▸ Instruction 1: Restate the stretch of the passage on the 14th Amendment from "The pair acknowledge" through "the relevant sense.", switching "amity" to "friendship".

▸ Excerpt to read:
=-=-=
The pair acknowledge that the purpose of the 14th Amendment at the time of its adoption was to extend citizenship to free slaves after the Civil War.
Clearly, the [illegal immigrant] parents [of children born in the United States] are not enemies in the sense of an invading army, but they did not come in amity. They gave no obedience or allegiance to the country when they entered — one cannot give allegiance and promise to be bound by the laws through an act of defiance of those laws. Such persons can even be summarily removed from the country without judicial procedures of the sort that would protect citizens. If the allegiance-for-protection view informed the original meaning of the text, then they and their children are therefore not under the protection or ‘subject to the jurisdiction’ of the nation in the relevant sense.
“When they finally consider this question, the justices [on the Supreme Court] will find that the case for Mr. Trump’s order is stronger than his critics realize,” they add.
Critics of Trump’s order contend that altering the longstanding interpretation of the 14th Amendment would necessitate a constitutional amendment rather than an executive order. Still, many legal experts anticipate that the Supreme Court will eventually settle Trump’s executive order. Hence, Trump’s chances of winning this legal fight appear increasingly plausible as arguments around allegiance, policy, and constitutional interpretation show that Trump is on solid footing.
=-=-=
▸ Information shown:

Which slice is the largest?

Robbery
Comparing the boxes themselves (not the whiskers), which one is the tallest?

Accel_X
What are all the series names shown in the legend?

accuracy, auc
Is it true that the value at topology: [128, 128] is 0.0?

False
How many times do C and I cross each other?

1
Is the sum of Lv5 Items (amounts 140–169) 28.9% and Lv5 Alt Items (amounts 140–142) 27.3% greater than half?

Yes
=-=-=
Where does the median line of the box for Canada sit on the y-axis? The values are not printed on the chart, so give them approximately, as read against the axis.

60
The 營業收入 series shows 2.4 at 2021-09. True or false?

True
=-=-=
▸ Instruction 2: List every row above that contains the word "series".

▸ Solution 1:
The pair acknowledge that the purpose of the 14th Amendment at the time of its adoption was to extend citizenship to free slaves after the Civil War.
Clearly, the [illegal immigrant] parents [of children born in the United States] are not enemies in the sense of an invading army, but they did not come in friendship. They gave no obedience or allegiance to the country when they entered — one cannot give allegiance and promise to be bound by the laws through an act of defiance of those laws. Such persons can even be summarily removed from the country without judicial procedures of the sort that would protect citizens. If the allegiance-for-protection view informed the original meaning of the text, then they and their children are therefore not under the protection or ‘subject to the jurisdiction’ of the nation in the relevant sense.

▸ Solution 2:
What are all the series names shown in the legend?
The 營業收入 series shows 2.4 at 2021-09. True or false?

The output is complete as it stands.